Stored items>
※ ※ ※
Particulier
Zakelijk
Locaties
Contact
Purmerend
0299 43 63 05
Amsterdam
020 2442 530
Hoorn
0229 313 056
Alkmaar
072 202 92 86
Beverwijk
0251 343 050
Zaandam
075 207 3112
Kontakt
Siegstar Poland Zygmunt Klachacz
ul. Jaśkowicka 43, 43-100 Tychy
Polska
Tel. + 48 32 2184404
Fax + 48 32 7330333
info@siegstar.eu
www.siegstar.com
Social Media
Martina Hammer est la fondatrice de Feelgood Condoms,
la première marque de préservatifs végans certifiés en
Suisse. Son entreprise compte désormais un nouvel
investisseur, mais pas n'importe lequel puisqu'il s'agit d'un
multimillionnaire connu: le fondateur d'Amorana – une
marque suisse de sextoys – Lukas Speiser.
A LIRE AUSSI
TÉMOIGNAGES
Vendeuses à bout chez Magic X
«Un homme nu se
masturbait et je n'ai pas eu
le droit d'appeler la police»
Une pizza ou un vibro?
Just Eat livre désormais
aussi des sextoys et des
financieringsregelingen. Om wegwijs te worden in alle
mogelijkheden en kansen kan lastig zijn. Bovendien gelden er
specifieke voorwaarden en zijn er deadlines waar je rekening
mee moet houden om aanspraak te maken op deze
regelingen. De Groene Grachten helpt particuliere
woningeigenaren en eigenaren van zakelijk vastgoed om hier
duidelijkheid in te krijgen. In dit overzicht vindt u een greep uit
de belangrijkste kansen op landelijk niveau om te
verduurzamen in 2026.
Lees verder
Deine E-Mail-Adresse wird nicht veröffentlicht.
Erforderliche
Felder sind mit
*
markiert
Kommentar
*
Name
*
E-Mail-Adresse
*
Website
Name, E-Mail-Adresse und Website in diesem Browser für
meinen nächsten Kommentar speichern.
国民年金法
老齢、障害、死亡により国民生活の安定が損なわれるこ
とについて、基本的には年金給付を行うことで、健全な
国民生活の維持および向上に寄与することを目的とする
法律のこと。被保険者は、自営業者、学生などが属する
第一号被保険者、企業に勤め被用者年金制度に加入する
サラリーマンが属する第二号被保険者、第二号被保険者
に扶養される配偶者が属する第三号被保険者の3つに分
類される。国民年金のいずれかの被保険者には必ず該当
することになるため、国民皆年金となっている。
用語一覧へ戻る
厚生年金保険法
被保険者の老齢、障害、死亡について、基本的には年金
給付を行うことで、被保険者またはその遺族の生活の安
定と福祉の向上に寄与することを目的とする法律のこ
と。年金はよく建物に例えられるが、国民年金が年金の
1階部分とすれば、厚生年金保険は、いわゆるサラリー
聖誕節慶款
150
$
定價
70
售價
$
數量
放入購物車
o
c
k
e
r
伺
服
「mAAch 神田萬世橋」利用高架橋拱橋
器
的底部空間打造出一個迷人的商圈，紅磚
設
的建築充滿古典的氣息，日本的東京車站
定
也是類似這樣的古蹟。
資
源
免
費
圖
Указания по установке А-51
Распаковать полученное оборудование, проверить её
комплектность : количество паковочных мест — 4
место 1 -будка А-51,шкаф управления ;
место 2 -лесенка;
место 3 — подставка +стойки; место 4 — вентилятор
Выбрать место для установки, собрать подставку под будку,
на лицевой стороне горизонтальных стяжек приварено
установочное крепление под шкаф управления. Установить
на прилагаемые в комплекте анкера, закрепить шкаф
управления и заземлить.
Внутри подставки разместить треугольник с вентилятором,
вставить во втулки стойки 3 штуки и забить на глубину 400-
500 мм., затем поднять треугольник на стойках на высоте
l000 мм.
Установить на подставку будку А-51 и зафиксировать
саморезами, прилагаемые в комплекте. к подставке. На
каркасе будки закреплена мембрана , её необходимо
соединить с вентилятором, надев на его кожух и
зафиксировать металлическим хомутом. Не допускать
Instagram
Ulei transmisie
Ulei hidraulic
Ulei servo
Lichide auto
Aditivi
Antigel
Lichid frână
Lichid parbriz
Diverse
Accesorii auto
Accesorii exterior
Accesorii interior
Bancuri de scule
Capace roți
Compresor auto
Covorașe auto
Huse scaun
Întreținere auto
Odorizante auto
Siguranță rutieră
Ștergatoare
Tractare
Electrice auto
※ ※ ※
INSTRUCTIONS TO FOLLOW> Please show, exactly as written, every line above that contains the word "подставку".

FINISHED TASK>
Выбрать место для установки, собрать подставку под будку,
Установить на подставку будку А-51 и зафиксировать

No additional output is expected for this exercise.